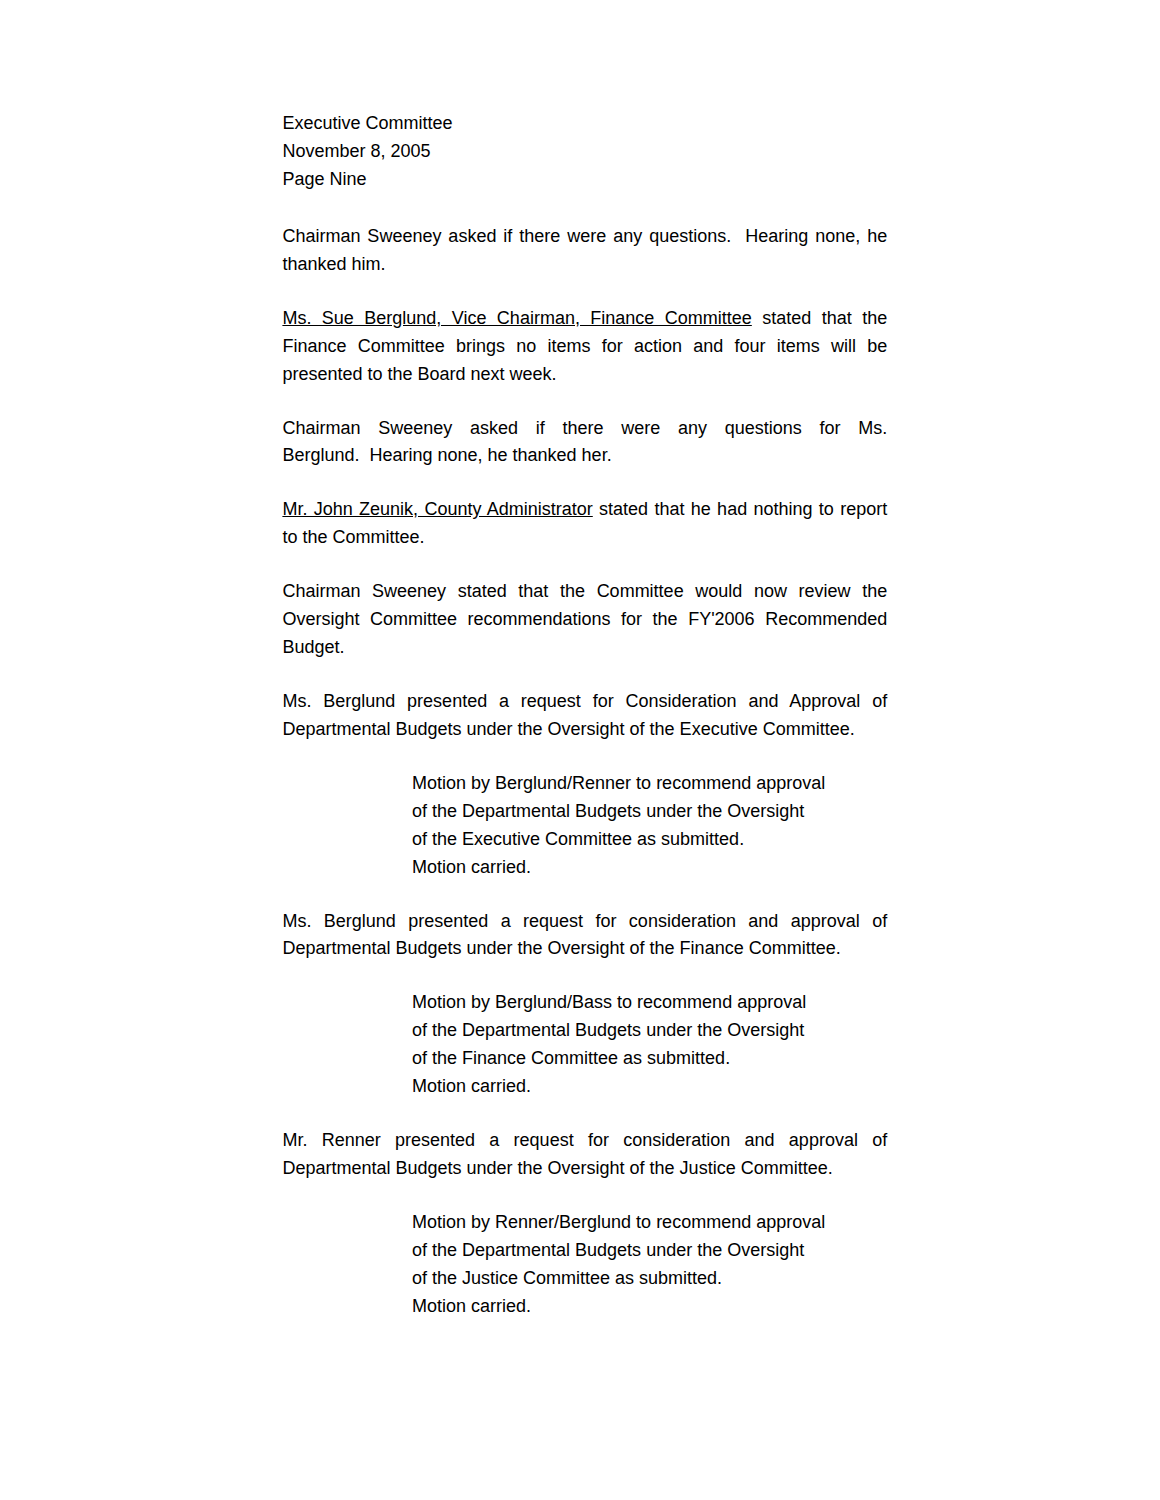Executive Committee
November 8, 2005
Page Nine
Chairman Sweeney asked if there were any questions. Hearing none, he thanked him.
Ms. Sue Berglund, Vice Chairman, Finance Committee stated that the Finance Committee brings no items for action and four items will be presented to the Board next week.
Chairman Sweeney asked if there were any questions for Ms. Berglund. Hearing none, he thanked her.
Mr. John Zeunik, County Administrator stated that he had nothing to report to the Committee.
Chairman Sweeney stated that the Committee would now review the Oversight Committee recommendations for the FY'2006 Recommended Budget.
Ms. Berglund presented a request for Consideration and Approval of Departmental Budgets under the Oversight of the Executive Committee.
Motion by Berglund/Renner to recommend approval
of the Departmental Budgets under the Oversight
of the Executive Committee as submitted.
Motion carried.
Ms. Berglund presented a request for consideration and approval of Departmental Budgets under the Oversight of the Finance Committee.
Motion by Berglund/Bass to recommend approval
of the Departmental Budgets under the Oversight
of the Finance Committee as submitted.
Motion carried.
Mr. Renner presented a request for consideration and approval of Departmental Budgets under the Oversight of the Justice Committee.
Motion by Renner/Berglund to recommend approval
of the Departmental Budgets under the Oversight
of the Justice Committee as submitted.
Motion carried.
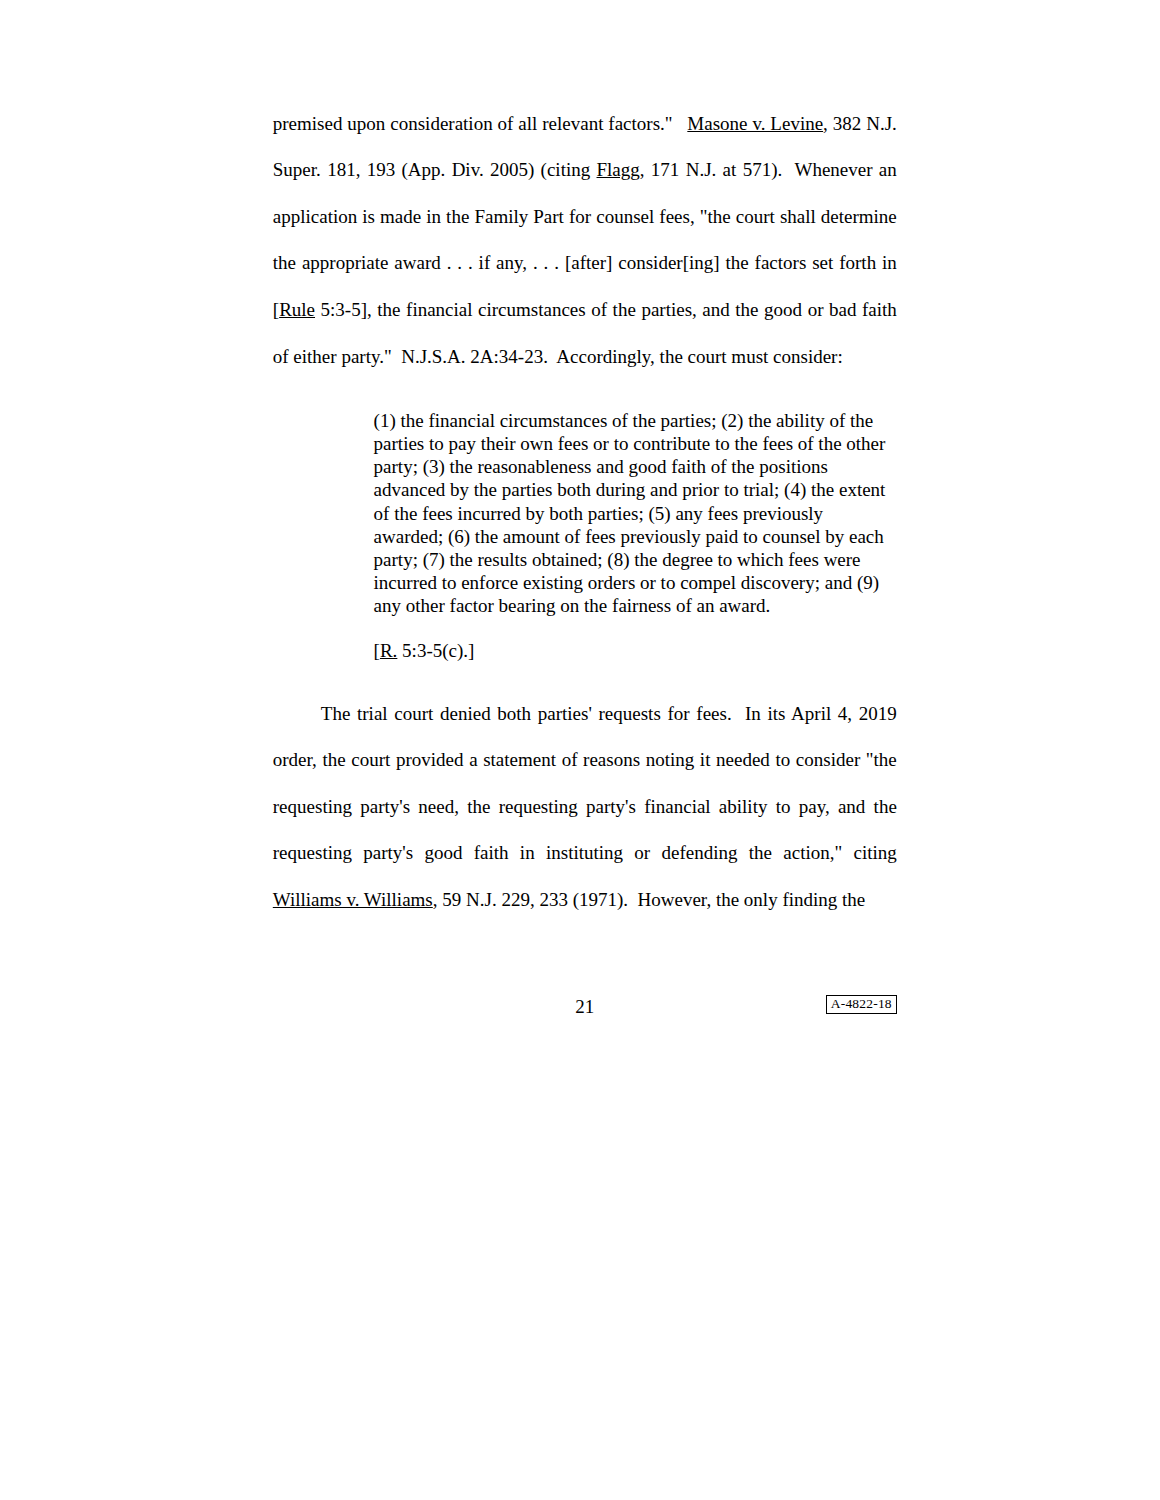premised upon consideration of all relevant factors." Masone v. Levine, 382 N.J. Super. 181, 193 (App. Div. 2005) (citing Flagg, 171 N.J. at 571). Whenever an application is made in the Family Part for counsel fees, "the court shall determine the appropriate award . . . if any, . . . [after] consider[ing] the factors set forth in [Rule 5:3-5], the financial circumstances of the parties, and the good or bad faith of either party." N.J.S.A. 2A:34-23. Accordingly, the court must consider:
(1) the financial circumstances of the parties; (2) the ability of the parties to pay their own fees or to contribute to the fees of the other party; (3) the reasonableness and good faith of the positions advanced by the parties both during and prior to trial; (4) the extent of the fees incurred by both parties; (5) any fees previously awarded; (6) the amount of fees previously paid to counsel by each party; (7) the results obtained; (8) the degree to which fees were incurred to enforce existing orders or to compel discovery; and (9) any other factor bearing on the fairness of an award.
[R. 5:3-5(c).]
The trial court denied both parties' requests for fees. In its April 4, 2019 order, the court provided a statement of reasons noting it needed to consider "the requesting party's need, the requesting party's financial ability to pay, and the requesting party's good faith in instituting or defending the action," citing Williams v. Williams, 59 N.J. 229, 233 (1971). However, the only finding the
21 A-4822-18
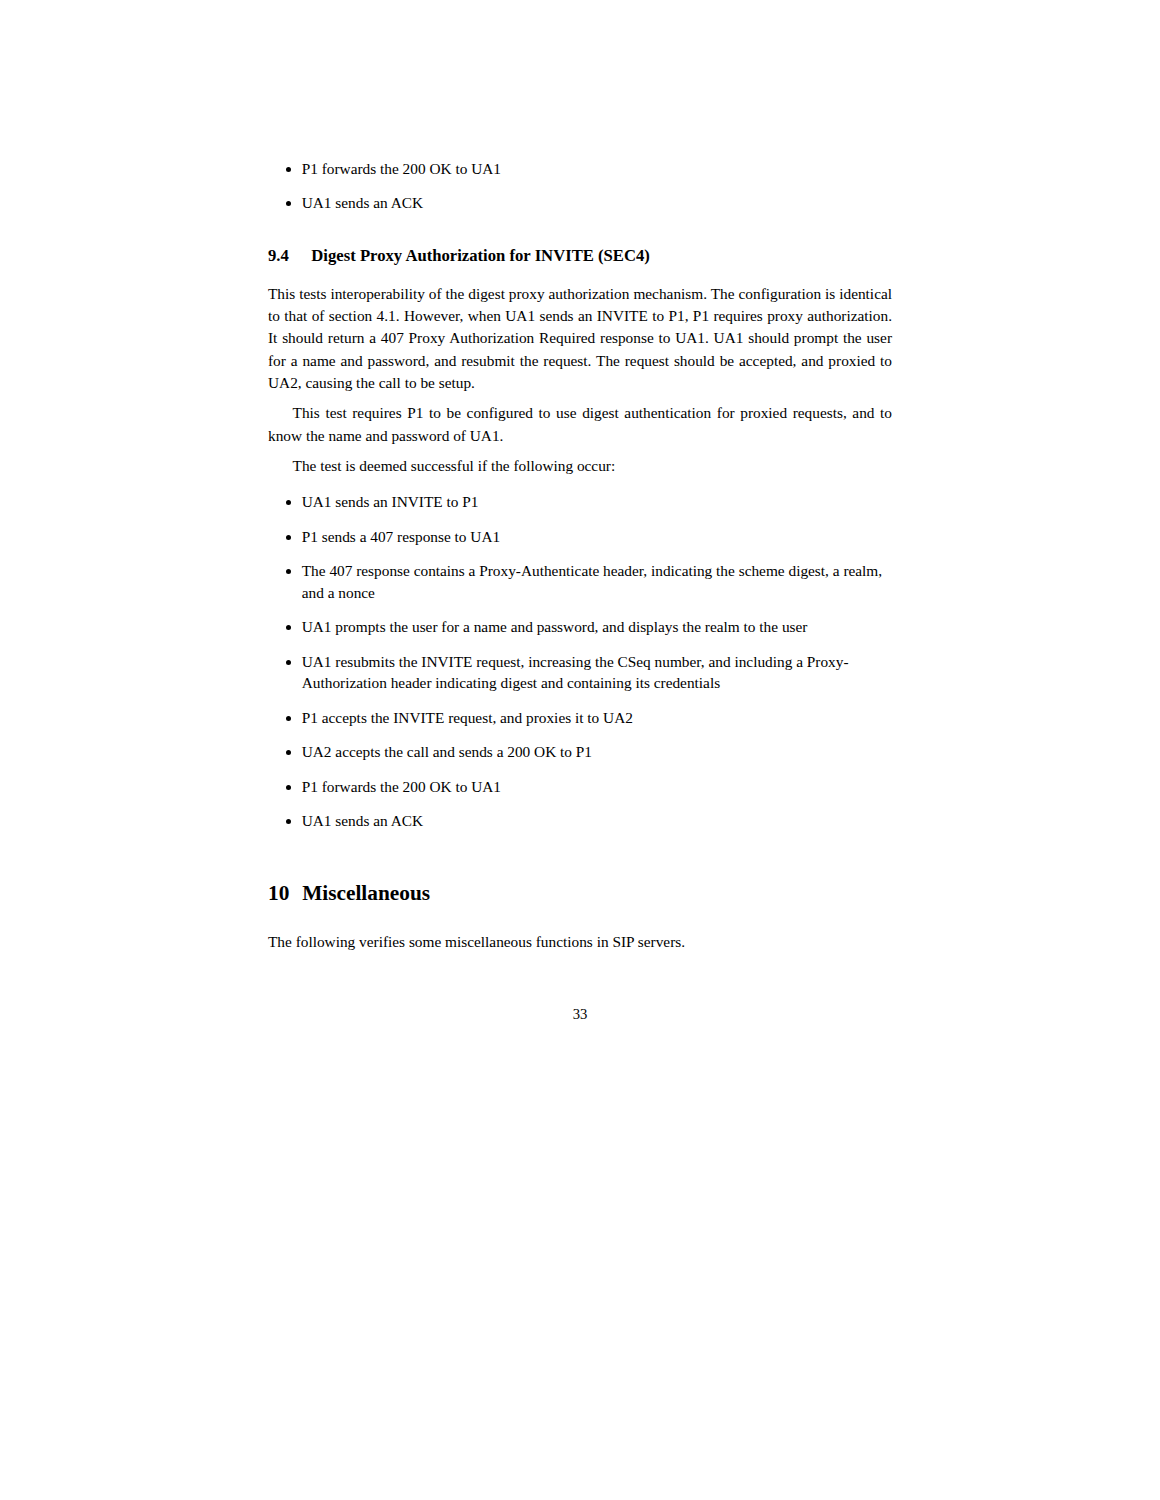P1 forwards the 200 OK to UA1
UA1 sends an ACK
9.4 Digest Proxy Authorization for INVITE (SEC4)
This tests interoperability of the digest proxy authorization mechanism. The configuration is identical to that of section 4.1. However, when UA1 sends an INVITE to P1, P1 requires proxy authorization. It should return a 407 Proxy Authorization Required response to UA1. UA1 should prompt the user for a name and password, and resubmit the request. The request should be accepted, and proxied to UA2, causing the call to be setup.
This test requires P1 to be configured to use digest authentication for proxied requests, and to know the name and password of UA1.
The test is deemed successful if the following occur:
UA1 sends an INVITE to P1
P1 sends a 407 response to UA1
The 407 response contains a Proxy-Authenticate header, indicating the scheme digest, a realm, and a nonce
UA1 prompts the user for a name and password, and displays the realm to the user
UA1 resubmits the INVITE request, increasing the CSeq number, and including a Proxy-Authorization header indicating digest and containing its credentials
P1 accepts the INVITE request, and proxies it to UA2
UA2 accepts the call and sends a 200 OK to P1
P1 forwards the 200 OK to UA1
UA1 sends an ACK
10 Miscellaneous
The following verifies some miscellaneous functions in SIP servers.
33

Exercise description: Drop every picture and repeat the rest of the entries exactly.

Response below:
Executive Committee
November 8, 2005
Page Nine
Chairman Sweeney asked if there were any questions. Hearing none, he thanked him.
Ms. Sue Berglund, Vice Chairman, Finance Committee stated that the Finance Committee brings no items for action and four items will be presented to the Board next week.
Chairman Sweeney asked if there were any questions for Ms. Berglund. Hearing none, he thanked her.
Mr. John Zeunik, County Administrator stated that he had nothing to report to the Committee.
Chairman Sweeney stated that the Committee would now review the Oversight Committee recommendations for the FY'2006 Recommended Budget.
Ms. Berglund presented a request for Consideration and Approval of Departmental Budgets under the Oversight of the Executive Committee.
Motion by Berglund/Renner to recommend approval
of the Departmental Budgets under the Oversight
of the Executive Committee as submitted.
Motion carried.
Ms. Berglund presented a request for consideration and approval of Departmental Budgets under the Oversight of the Finance Committee.
Motion by Berglund/Bass to recommend approval
of the Departmental Budgets under the Oversight
of the Finance Committee as submitted.
Motion carried.
Mr. Renner presented a request for consideration and approval of Departmental Budgets under the Oversight of the Justice Committee.
Motion by Renner/Berglund to recommend approval
of the Departmental Budgets under the Oversight
of the Justice Committee as submitted.
Motion carried.
premised upon consideration of all relevant factors." Masone v. Levine, 382 N.J. Super. 181, 193 (App. Div. 2005) (citing Flagg, 171 N.J. at 571). Whenever an application is made in the Family Part for counsel fees, "the court shall determine the appropriate award . . . if any, . . . [after] consider[ing] the factors set forth in [Rule 5:3-5], the financial circumstances of the parties, and the good or bad faith of either party." N.J.S.A. 2A:34-23. Accordingly, the court must consider:
(1) the financial circumstances of the parties; (2) the ability of the parties to pay their own fees or to contribute to the fees of the other party; (3) the reasonableness and good faith of the positions advanced by the parties both during and prior to trial; (4) the extent of the fees incurred by both parties; (5) any fees previously awarded; (6) the amount of fees previously paid to counsel by each party; (7) the results obtained; (8) the degree to which fees were incurred to enforce existing orders or to compel discovery; and (9) any other factor bearing on the fairness of an award.
[R. 5:3-5(c).]
The trial court denied both parties' requests for fees. In its April 4, 2019 order, the court provided a statement of reasons noting it needed to consider "the requesting party's need, the requesting party's financial ability to pay, and the requesting party's good faith in instituting or defending the action," citing Williams v. Williams, 59 N.J. 229, 233 (1971). However, the only finding the
21 A-4822-18
P1 forwards the 200 OK to UA1
UA1 sends an ACK
9.4 Digest Proxy Authorization for INVITE (SEC4)
This tests interoperability of the digest proxy authorization mechanism. The configuration is identical to that of section 4.1. However, when UA1 sends an INVITE to P1, P1 requires proxy authorization. It should return a 407 Proxy Authorization Required response to UA1. UA1 should prompt the user for a name and password, and resubmit the request. The request should be accepted, and proxied to UA2, causing the call to be setup.
This test requires P1 to be configured to use digest authentication for proxied requests, and to know the name and password of UA1.
The test is deemed successful if the following occur:
UA1 sends an INVITE to P1
P1 sends a 407 response to UA1
The 407 response contains a Proxy-Authenticate header, indicating the scheme digest, a realm, and a nonce
UA1 prompts the user for a name and password, and displays the realm to the user
UA1 resubmits the INVITE request, increasing the CSeq number, and including a Proxy-Authorization header indicating digest and containing its credentials
P1 accepts the INVITE request, and proxies it to UA2
UA2 accepts the call and sends a 200 OK to P1
P1 forwards the 200 OK to UA1
UA1 sends an ACK
10 Miscellaneous
The following verifies some miscellaneous functions in SIP servers.
33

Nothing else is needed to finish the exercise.